With very few features, the important thing is that they function well. Despite being short, the zipper is smooth as butter and didn't seem to have the tendency to catch on the fabric, like we found to be happening on the Patagonia 850. The draw cord for the hood and collar works just fine, although there is no padded neck baffle to help block cold air from entering through this face hole. All in all, a simple design fairly well executed.
A savvy owner of the Sea to Summit Spark I could find innumerable instances to use it. Ones that come to our mind are backpacking, fastpacking, bike packing, bike touring, adventure racing, summer time alpine climbing, and traveling. Of course, warm weather water trips are not exempt either, like canoeing, sea kayaking, or even river kayaking or rafting. The only real limitation to this bag is the temperature range where it will be comfortable to use, but if you like the design and want something warmer, there are two more insulated options available as well.

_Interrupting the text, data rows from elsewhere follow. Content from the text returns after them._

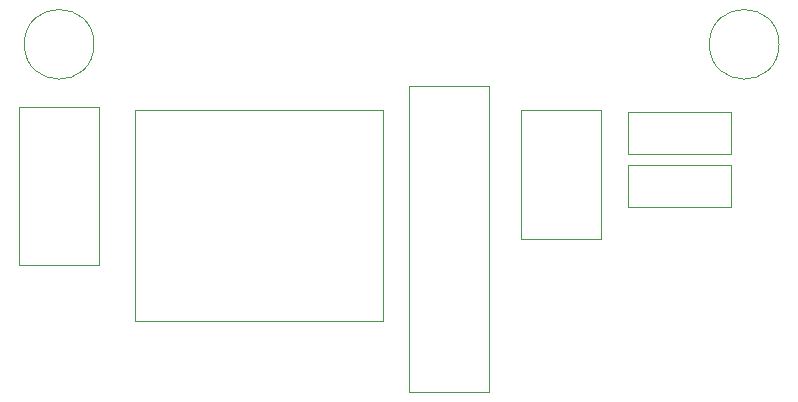
<source format=gbr>
G04 #@! TF.GenerationSoftware,KiCad,Pcbnew,8.0.7*
G04 #@! TF.CreationDate,2024-12-27T16:52:24+10:00*
G04 #@! TF.ProjectId,Input Board,496e7075-7420-4426-9f61-72642e6b6963,rev?*
G04 #@! TF.SameCoordinates,Original*
G04 #@! TF.FileFunction,Other,User*
%FSLAX46Y46*%
G04 Gerber Fmt 4.6, Leading zero omitted, Abs format (unit mm)*
G04 Created by KiCad (PCBNEW 8.0.7) date 2024-12-27 16:52:24*
%MOMM*%
%LPD*%
G01*
G04 APERTURE LIST*
%ADD10C,0.050000*%
G04 APERTURE END LIST*
D10*
X109950000Y-70900000D02*
X130925000Y-70900000D01*
X130925000Y-53100000D01*
X109950000Y-53100000D01*
X109950000Y-70900000D01*
X133100000Y-76950000D02*
X139850000Y-76950000D01*
X139850000Y-76950000D02*
X139850000Y-51050000D01*
X133100000Y-51050000D02*
X133100000Y-76950000D01*
X139850000Y-51050000D02*
X133100000Y-51050000D01*
X106875000Y-52800000D02*
X100125000Y-52800000D01*
X100125000Y-52800000D02*
X100125000Y-66200000D01*
X106875000Y-66200000D02*
X106875000Y-52800000D01*
X100125000Y-66200000D02*
X106875000Y-66200000D01*
X142600000Y-63950000D02*
X149350000Y-63950000D01*
X149350000Y-63950000D02*
X149350000Y-53050000D01*
X142600000Y-53050000D02*
X142600000Y-63950000D01*
X149350000Y-53050000D02*
X142600000Y-53050000D01*
X151700000Y-61300000D02*
X160350000Y-61300000D01*
X160350000Y-61300000D02*
X160350000Y-57700000D01*
X151700000Y-57700000D02*
X151700000Y-61300000D01*
X160350000Y-57700000D02*
X151700000Y-57700000D01*
X151700000Y-56800000D02*
X160350000Y-56800000D01*
X160350000Y-56800000D02*
X160350000Y-53200000D01*
X151700000Y-53200000D02*
X151700000Y-56800000D01*
X160350000Y-53200000D02*
X151700000Y-53200000D01*
X164450000Y-47500000D02*
G75*
G02*
X158550000Y-47500000I-2950000J0D01*
G01*
X158550000Y-47500000D02*
G75*
G02*
X164450000Y-47500000I2950000J0D01*
G01*
X106450000Y-47500000D02*
G75*
G02*
X100550000Y-47500000I-2950000J0D01*
G01*
X100550000Y-47500000D02*
G75*
G02*
X106450000Y-47500000I2950000J0D01*
G01*
M02*

</source>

The Spark I retails for $299, which puts it on the lower end of average for this review. While you are certainly not purchasing a whole lot of feathers with that money, you are buying an innovative design that is unlike any other mummy bag we tested. For those who know they can use it, this bag is well worth the money. For those looking for a wider range of use than simply a pure summer bag, we don't think you should spend your money here.
The Sea to Summit Spark I is the lightest and smallest sleeping bag in our review. It is so uniquely small when stuffed into its compression sack that we had to recognize it with our Top Pick award for Insane Packability. Anyone who has an adventure in mind where having the smallest and lightest gear is critical to success should check this bag out.